**Request**
Would you restate the entries below word for word, starting at the first line and ending with the one that has "sudo apt-get install"?
----------
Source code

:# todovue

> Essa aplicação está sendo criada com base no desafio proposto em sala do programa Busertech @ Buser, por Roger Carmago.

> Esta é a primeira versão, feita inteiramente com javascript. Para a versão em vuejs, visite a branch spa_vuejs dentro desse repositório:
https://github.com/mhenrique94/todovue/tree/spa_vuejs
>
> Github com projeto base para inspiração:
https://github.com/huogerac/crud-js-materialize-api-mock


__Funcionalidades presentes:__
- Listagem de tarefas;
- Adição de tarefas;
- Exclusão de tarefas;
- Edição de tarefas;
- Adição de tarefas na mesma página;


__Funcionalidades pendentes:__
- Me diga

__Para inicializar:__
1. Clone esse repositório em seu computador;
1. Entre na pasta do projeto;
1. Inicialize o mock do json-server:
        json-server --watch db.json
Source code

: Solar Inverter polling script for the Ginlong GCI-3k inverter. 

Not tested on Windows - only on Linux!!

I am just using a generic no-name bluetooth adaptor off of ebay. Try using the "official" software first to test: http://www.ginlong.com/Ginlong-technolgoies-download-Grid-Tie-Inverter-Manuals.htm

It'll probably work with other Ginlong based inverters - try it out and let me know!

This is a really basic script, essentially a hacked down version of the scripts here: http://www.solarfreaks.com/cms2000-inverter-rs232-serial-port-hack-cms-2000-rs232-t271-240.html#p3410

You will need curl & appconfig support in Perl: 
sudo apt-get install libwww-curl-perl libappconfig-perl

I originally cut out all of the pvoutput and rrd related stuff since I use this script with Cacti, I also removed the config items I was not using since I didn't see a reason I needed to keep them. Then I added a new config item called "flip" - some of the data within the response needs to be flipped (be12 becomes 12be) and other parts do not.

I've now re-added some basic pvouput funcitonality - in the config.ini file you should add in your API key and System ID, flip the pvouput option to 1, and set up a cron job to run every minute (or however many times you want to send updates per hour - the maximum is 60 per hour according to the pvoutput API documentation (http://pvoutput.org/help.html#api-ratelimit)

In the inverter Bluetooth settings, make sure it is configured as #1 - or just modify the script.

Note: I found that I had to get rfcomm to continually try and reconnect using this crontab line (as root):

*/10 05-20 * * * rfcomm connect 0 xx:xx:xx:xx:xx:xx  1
----------
**Result**
Source code

:# todovue

> Essa aplicação está sendo criada com base no desafio proposto em sala do programa Busertech @ Buser, por Roger Carmago.

> Esta é a primeira versão, feita inteiramente com javascript. Para a versão em vuejs, visite a branch spa_vuejs dentro desse repositório:
https://github.com/mhenrique94/todovue/tree/spa_vuejs
>
> Github com projeto base para inspiração:
https://github.com/huogerac/crud-js-materialize-api-mock


__Funcionalidades presentes:__
- Listagem de tarefas;
- Adição de tarefas;
- Exclusão de tarefas;
- Edição de tarefas;
- Adição de tarefas na mesma página;


__Funcionalidades pendentes:__
- Me diga

__Para inicializar:__
1. Clone esse repositório em seu computador;
1. Entre na pasta do projeto;
1. Inicialize o mock do json-server:
        json-server --watch db.json
Source code

: Solar Inverter polling script for the Ginlong GCI-3k inverter. 

Not tested on Windows - only on Linux!!

I am just using a generic no-name bluetooth adaptor off of ebay. Try using the "official" software first to test: http://www.ginlong.com/Ginlong-technolgoies-download-Grid-Tie-Inverter-Manuals.htm

It'll probably work with other Ginlong based inverters - try it out and let me know!

This is a really basic script, essentially a hacked down version of the scripts here: http://www.solarfreaks.com/cms2000-inverter-rs232-serial-port-hack-cms-2000-rs232-t271-240.html#p3410

You will need curl & appconfig support in Perl: 
sudo apt-get install libwww-curl-perl libappconfig-perl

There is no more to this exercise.